Cette pandémie qui a vu le jour il y a plus de 18 mois, n’a pas eu le même impact sur tous les secteurs industriels et chaque nouvelle vague représente une épée de Damoclès au-dessus de secteurs comme la restauration, les arts et spectacles, le divertissement et le commerce de détail. Ce sont, selon la BDC, les secteurs les plus touchés et qui peinent à se remettre sur pied. Ce n’est pas parce que la situation sanitaire semble plutôt bonne et que la quatrième vague soit assez contrôlée que les entreprises canadiennes ne fassent pas face à d’importants défis reliés à la pandémie. Les manufacturiers, dans une économie ouverte, s’approvisionnent souvent sur les marchés extérieurs et font face depuis plusieurs mois à des problèmes d’approvisionnement quand ce ne sont pas simplement des bris de la chaîne d’approvisionnement. Dans certains secteurs, comme le bois d’œuvre, les prix se stabilisent après avoir connu d’importantes hausses.
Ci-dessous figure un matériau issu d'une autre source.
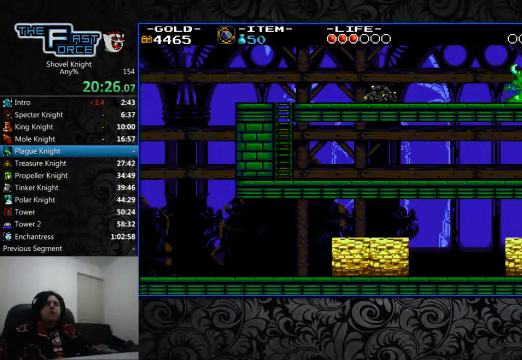
Gameplay with a controller (PlayStation layout); each line is a JSON object with the inputs held at the frame after it (dt_ms = milliseconds from this image to that frame). "events" lists button and stick changes between this image and that frame as [ms after this image, input, new state], when the widget could be followed in between. Not read: L1 L2 L3 R1 R2 R3.
{"dt_ms": 500, "buttons": ["DPAD_RIGHT"], "left_stick": "center", "right_stick": "center", "events": []}
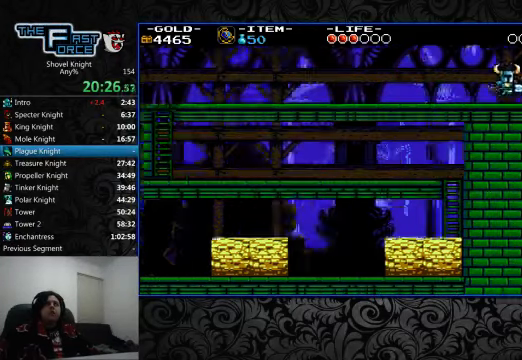
{"dt_ms": 500, "buttons": ["DPAD_RIGHT"], "left_stick": "center", "right_stick": "center", "events": []}
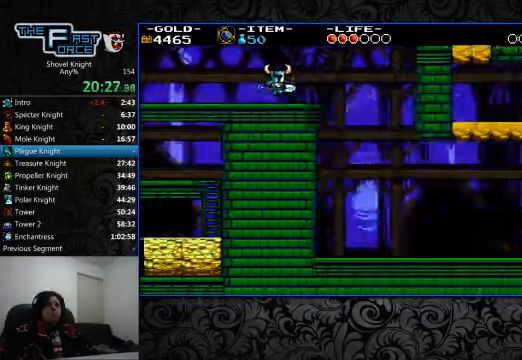
{"dt_ms": 500, "buttons": ["DPAD_RIGHT"], "left_stick": "center", "right_stick": "center", "events": []}
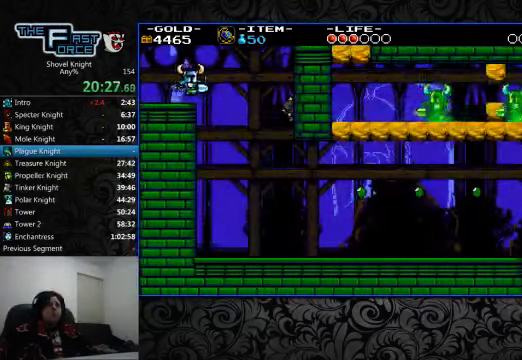
{"dt_ms": 500, "buttons": ["DPAD_RIGHT"], "left_stick": "center", "right_stick": "center", "events": []}
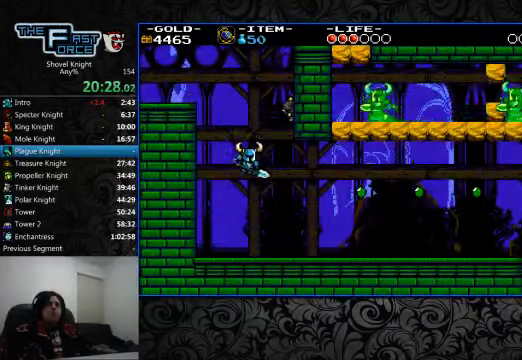
{"dt_ms": 500, "buttons": ["DPAD_RIGHT"], "left_stick": "center", "right_stick": "center", "events": []}
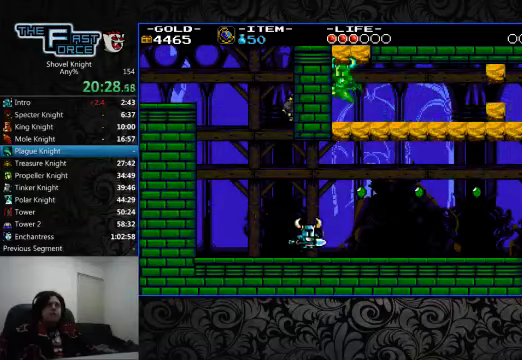
{"dt_ms": 500, "buttons": ["DPAD_RIGHT"], "left_stick": "center", "right_stick": "center", "events": [[267, "CROSS", "down"], [334, "CROSS", "up"]]}
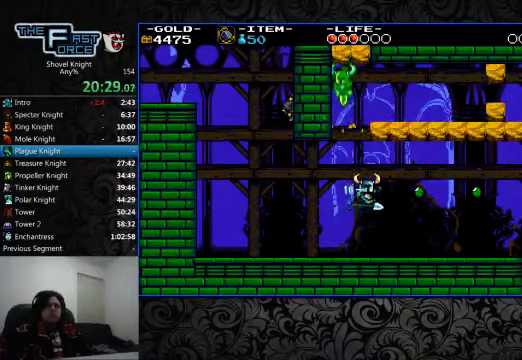
{"dt_ms": 500, "buttons": ["DPAD_RIGHT"], "left_stick": "center", "right_stick": "center", "events": [[334, "CROSS", "down"], [400, "CROSS", "up"]]}
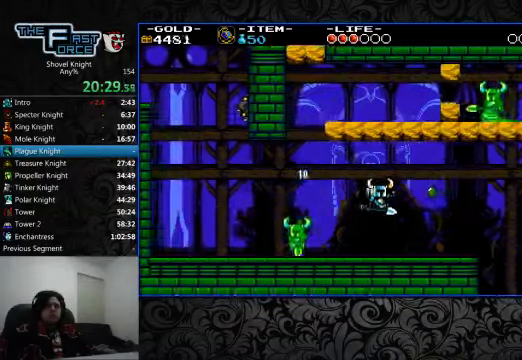
{"dt_ms": 500, "buttons": ["DPAD_RIGHT"], "left_stick": "center", "right_stick": "center", "events": []}
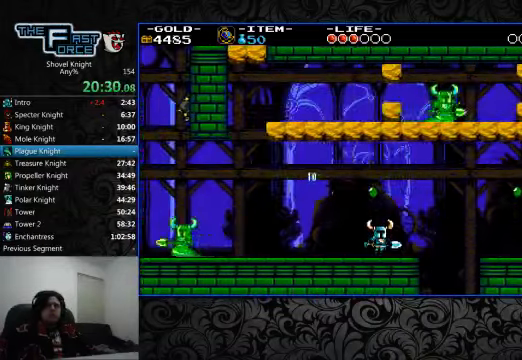
{"dt_ms": 500, "buttons": ["DPAD_RIGHT"], "left_stick": "center", "right_stick": "center", "events": [[200, "CROSS", "down"], [367, "CROSS", "up"]]}
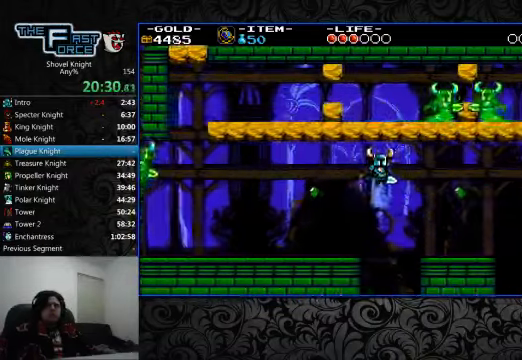
{"dt_ms": 500, "buttons": ["DPAD_RIGHT"], "left_stick": "center", "right_stick": "center", "events": []}
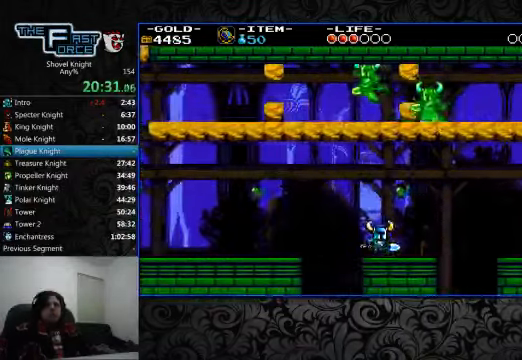
{"dt_ms": 500, "buttons": ["CROSS", "DPAD_RIGHT"], "left_stick": "center", "right_stick": "center", "events": [[334, "CROSS", "down"]]}
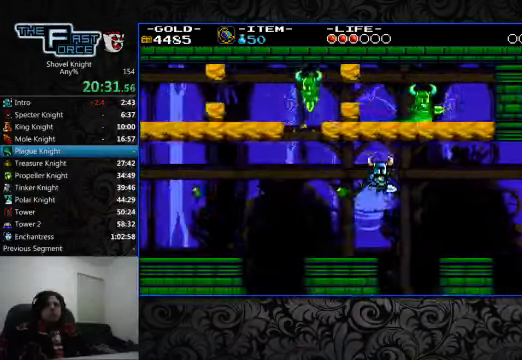
{"dt_ms": 500, "buttons": ["DPAD_RIGHT"], "left_stick": "center", "right_stick": "center", "events": [[34, "CROSS", "up"]]}
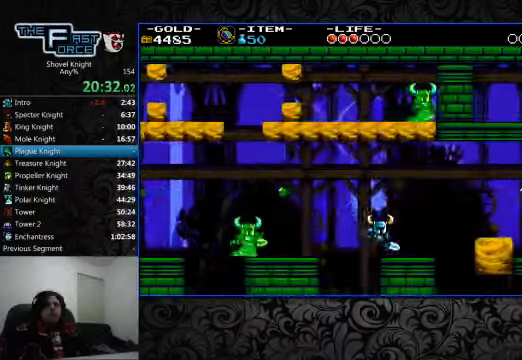
{"dt_ms": 500, "buttons": ["CROSS", "DPAD_RIGHT"], "left_stick": "center", "right_stick": "center", "events": [[267, "CROSS", "down"]]}
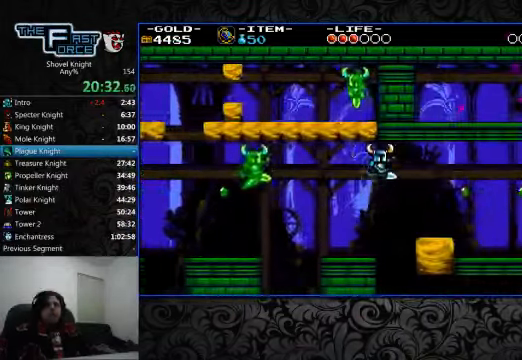
{"dt_ms": 500, "buttons": ["DPAD_RIGHT"], "left_stick": "center", "right_stick": "center", "events": [[100, "CROSS", "up"], [434, "CROSS", "down"], [500, "CROSS", "up"]]}
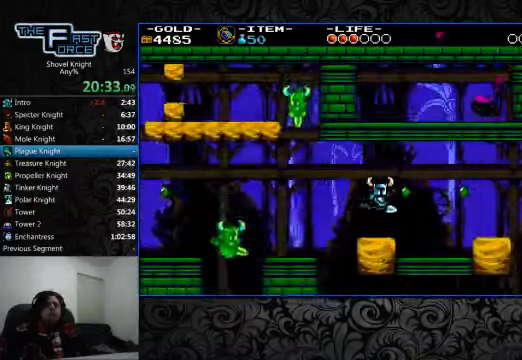
{"dt_ms": 500, "buttons": ["DPAD_RIGHT"], "left_stick": "center", "right_stick": "center", "events": []}
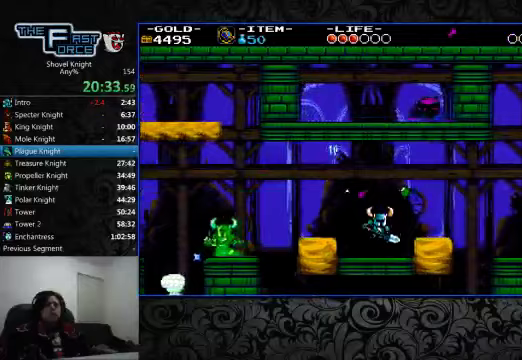
{"dt_ms": 1000, "buttons": ["CROSS", "DPAD_RIGHT"], "left_stick": "center", "right_stick": "center"}
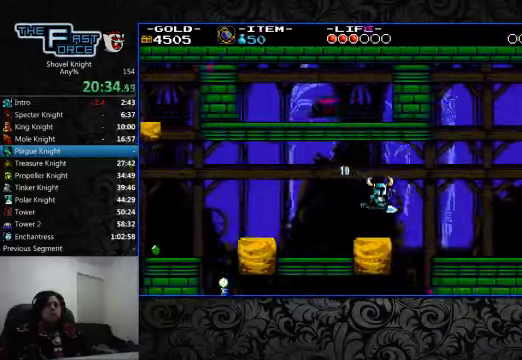
{"dt_ms": 500, "buttons": ["DPAD_RIGHT"], "left_stick": "center", "right_stick": "center", "events": [[67, "CROSS", "up"]]}
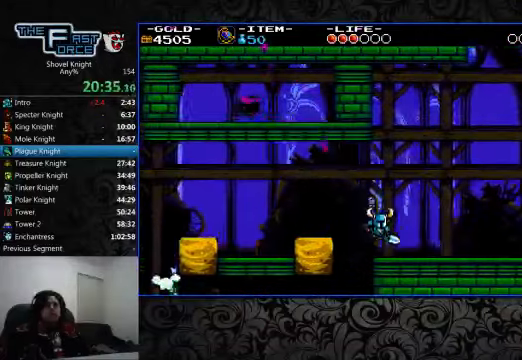
{"dt_ms": 500, "buttons": [], "left_stick": "center", "right_stick": "center", "events": [[267, "DPAD_RIGHT", "up"]]}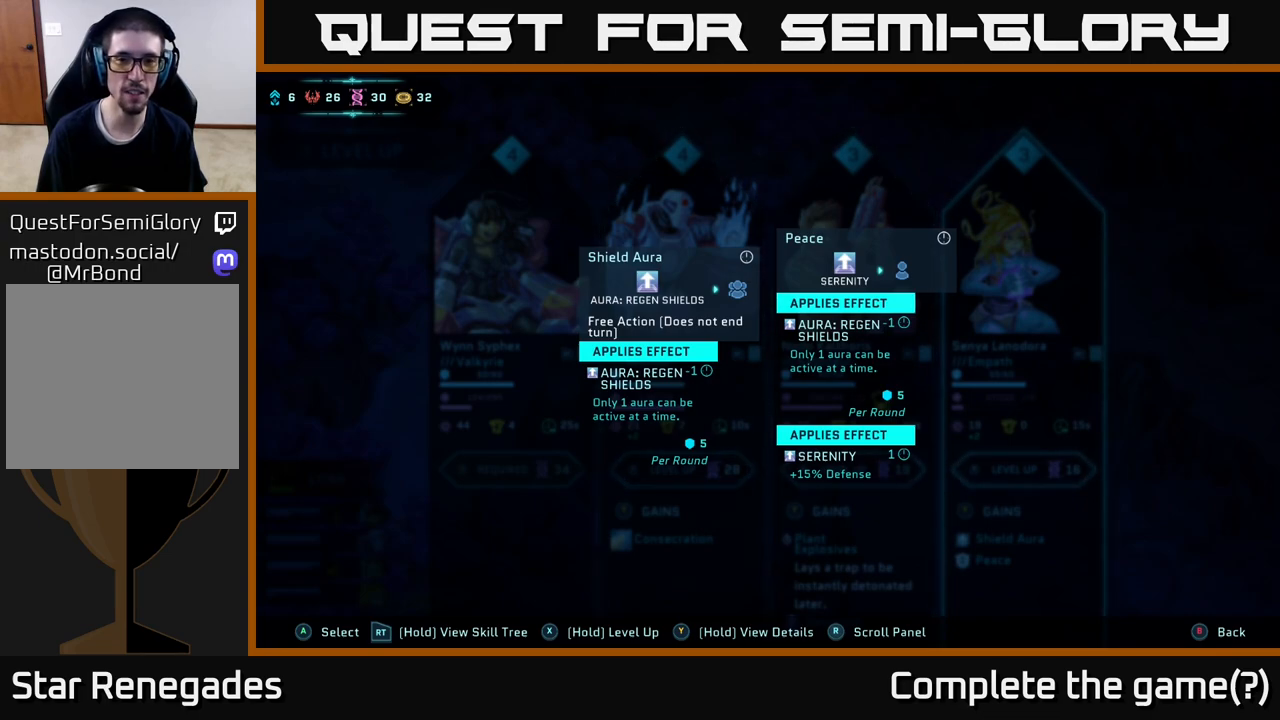
Gameplay with a controller (Xbox layout); each line is a JSON object with the inputs held at the frame after it. "events" lists button and stick changes between this image and that frame as [ms after this image, input, new state], when the widget could be followed in between.
{"buttons": [], "left_stick": "center", "right_stick": "center", "events": [[200, "Y", "up"]]}
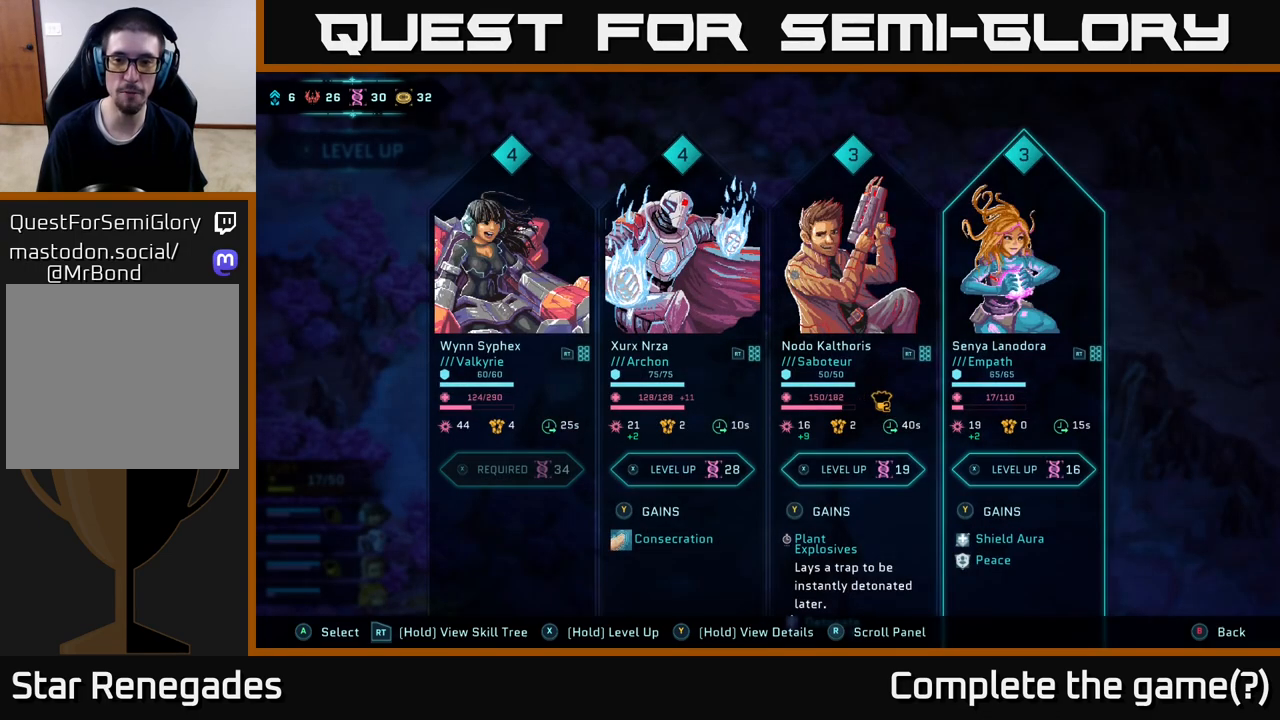
{"buttons": [], "left_stick": "center", "right_stick": "center", "events": []}
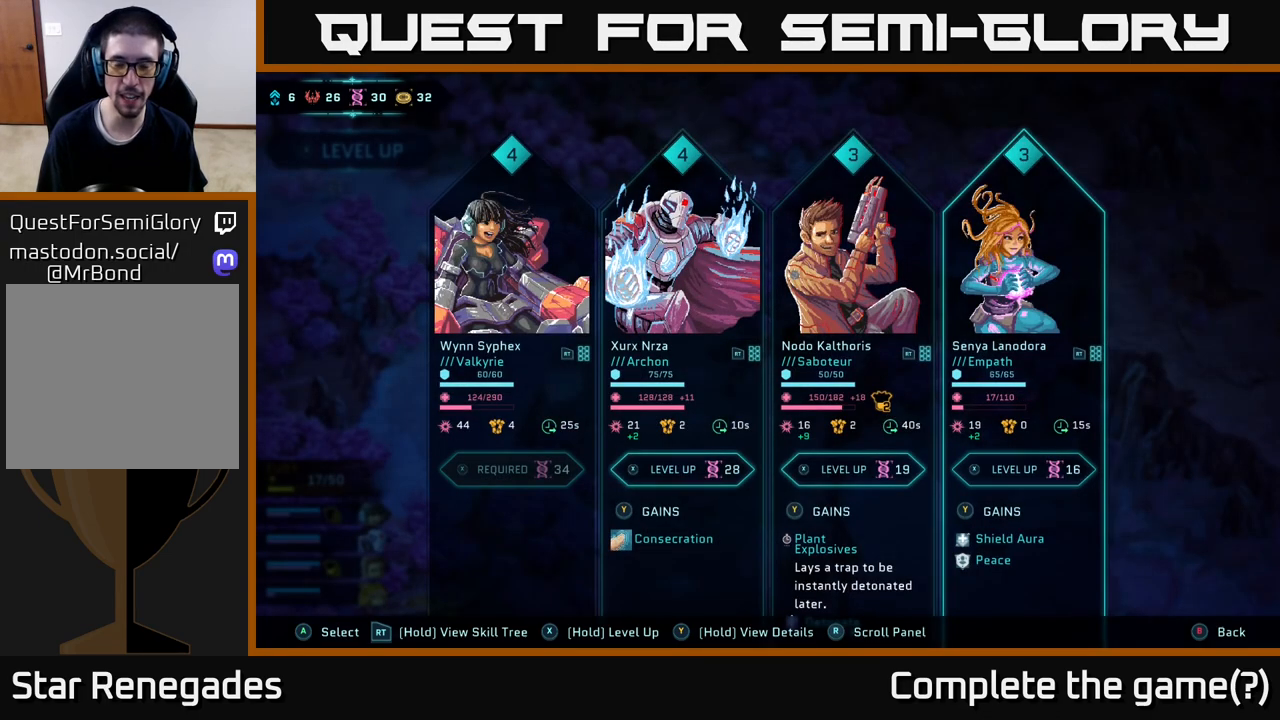
{"buttons": [], "left_stick": "center", "right_stick": "center", "events": []}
Les statistiques démontrent que le niveau d’investissements est de beaucoup supérieur aux États-Unis qu’au Canada et c’est une situation qu’il faudrait renverser. « Les entreprises américaines hésitent moins avant d’investir et les investissements sont un levier important de la relance économique. La pandémie nous a donné quelques leçons, dont celle qui indique que nous faisions trop confiance à des sources internationales pour acquérir des matières premières et autres intrants manufacturiers. Il faut arriver à trouver le bon équilibre entre des sources étrangères et des fournisseurs domestiques », continue Mme Caranci. « Nous importons beaucoup de la Chine et des autres marchés asiatiques, mais nous exportons peu dans ces pays. Il faut sérieusement réfléchir à ce déficit commercial et tenter de trouver des alternatives. Il est certain que les entreprises canadiennes dépendent de leur capacité d’exporter des biens et services, mais il est important de trouver le bon équilibre afin de ne pas devenir trop dépendants de certaines régions du monde, que ce soit l’Asie ou les États-Unis. »
L’essentiel des obstacles est toutefois temporaire et les perspectives de croissance pour les prochains trimestres sont assez bonnes. Il est évident que l’économie canadienne ne roule pas à plein régime, mais la situation n’est pas catastrophique non plus selon plusieurs observateurs. Les entreprises québécoises doivent trouver les bonnes stratégies pour surmonter les défis sur la route de la relance postpandémie. Les entrepreneurs doivent donc se relever les manches et faire preuve de dynamisme et de créativité afin de demeurer innovants et tirer leur épingle du jeu.